| Instructions to follow |
A picture-free, exact reproduction of the listing that follows is required.

| Data listing |
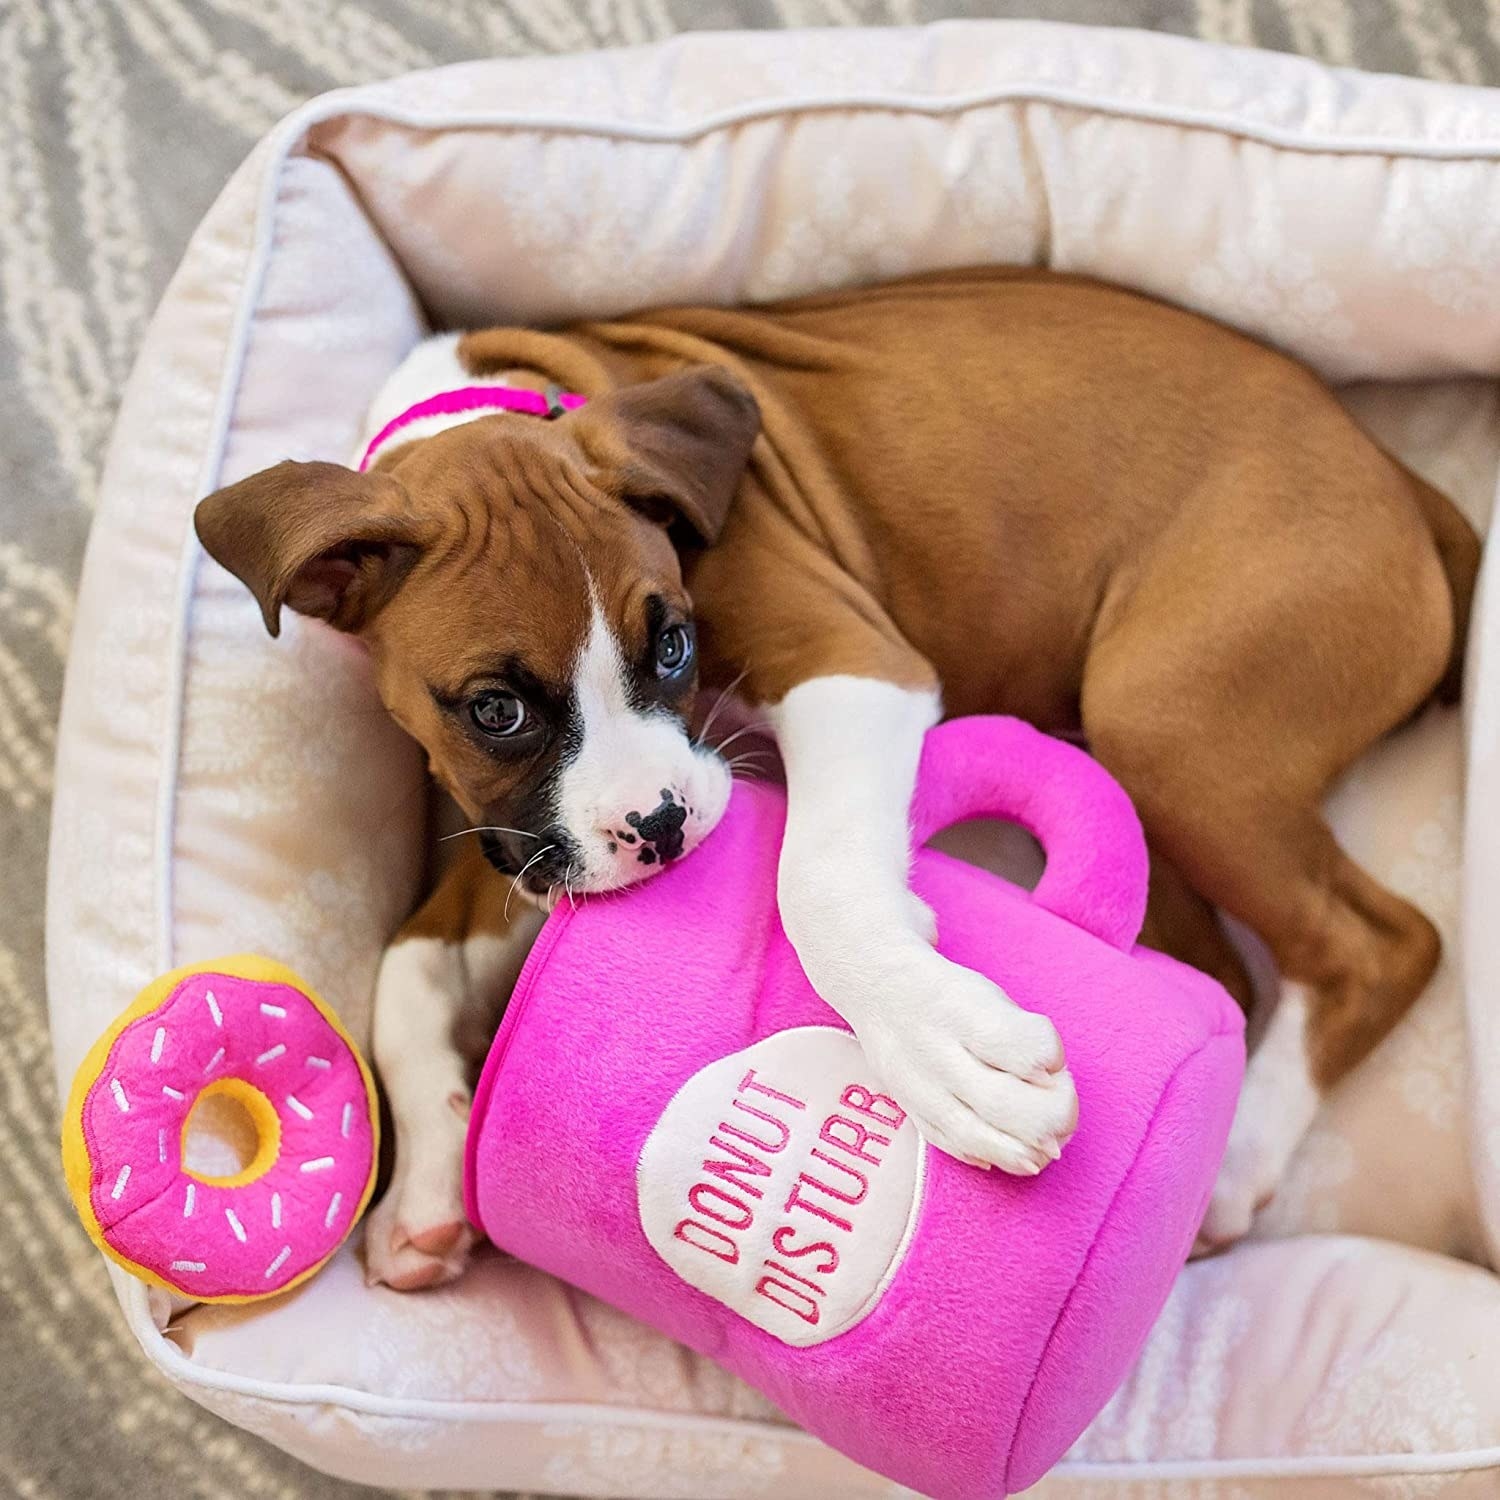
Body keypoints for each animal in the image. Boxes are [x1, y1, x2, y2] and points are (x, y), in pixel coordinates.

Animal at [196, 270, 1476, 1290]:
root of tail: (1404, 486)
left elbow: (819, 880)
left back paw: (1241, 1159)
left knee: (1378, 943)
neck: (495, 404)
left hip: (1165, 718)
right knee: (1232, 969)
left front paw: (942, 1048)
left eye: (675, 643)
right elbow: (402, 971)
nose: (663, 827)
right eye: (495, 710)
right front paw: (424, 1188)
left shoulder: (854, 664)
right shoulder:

| Answer space |
Body keypoints for each animal in the image. Boxes are [x1, y1, x2, y2] and points are (x, y), in pixel coordinates.

Animal at [196, 270, 1476, 1290]:
root of tail: (1404, 486)
left elbow: (819, 880)
left back paw: (1241, 1159)
left knee: (1378, 943)
neck: (495, 404)
left hip: (1165, 718)
right knee: (1232, 969)
left front paw: (942, 1048)
left eye: (675, 643)
right elbow: (402, 971)
nose: (663, 827)
right eye: (495, 710)
right front paw: (424, 1188)
left shoulder: (854, 664)
right shoulder:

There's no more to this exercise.